*** Block opens ***
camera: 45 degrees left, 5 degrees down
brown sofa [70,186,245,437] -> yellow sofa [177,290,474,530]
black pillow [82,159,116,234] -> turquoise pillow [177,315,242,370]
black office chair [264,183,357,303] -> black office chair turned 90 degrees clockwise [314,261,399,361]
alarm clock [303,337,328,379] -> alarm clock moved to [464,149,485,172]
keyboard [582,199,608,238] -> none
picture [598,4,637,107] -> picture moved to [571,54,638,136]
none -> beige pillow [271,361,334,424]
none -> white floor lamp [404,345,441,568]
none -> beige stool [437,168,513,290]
*** Block closes ***
*** Block opens ***
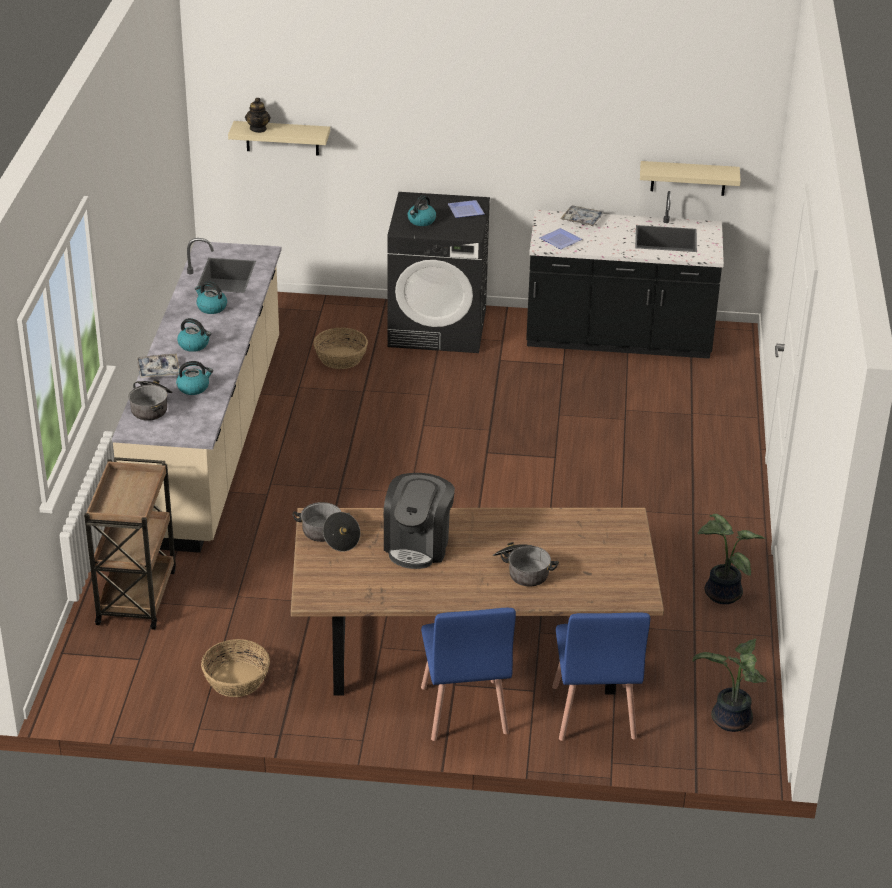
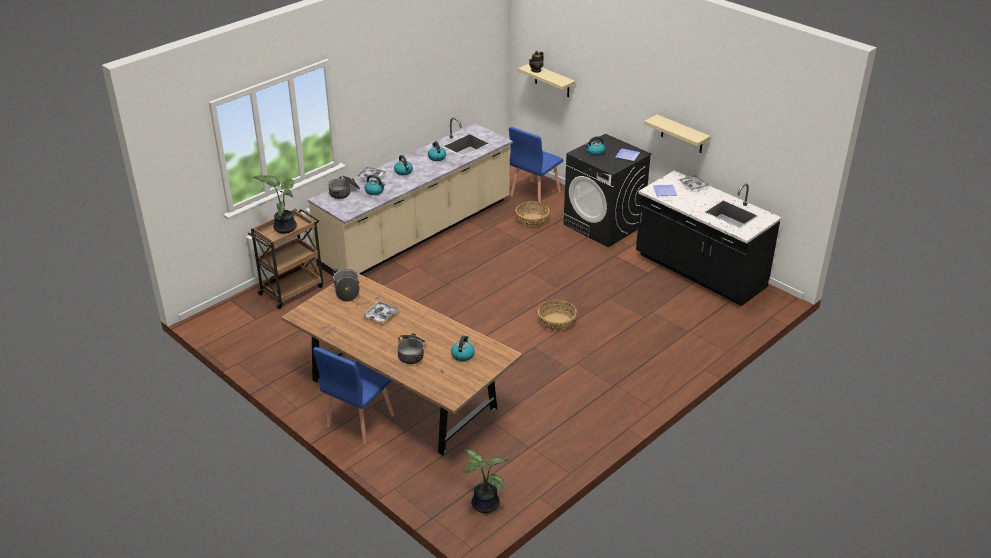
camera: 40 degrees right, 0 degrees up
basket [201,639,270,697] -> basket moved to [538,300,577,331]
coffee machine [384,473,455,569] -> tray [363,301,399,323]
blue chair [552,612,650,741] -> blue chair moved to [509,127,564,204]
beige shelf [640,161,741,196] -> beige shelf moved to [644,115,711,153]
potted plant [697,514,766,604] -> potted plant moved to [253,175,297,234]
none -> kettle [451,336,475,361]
*** Block closes ***
**Work order**
How many of the lines above include the word "beige"? Only the number should be given.

**Task result**
3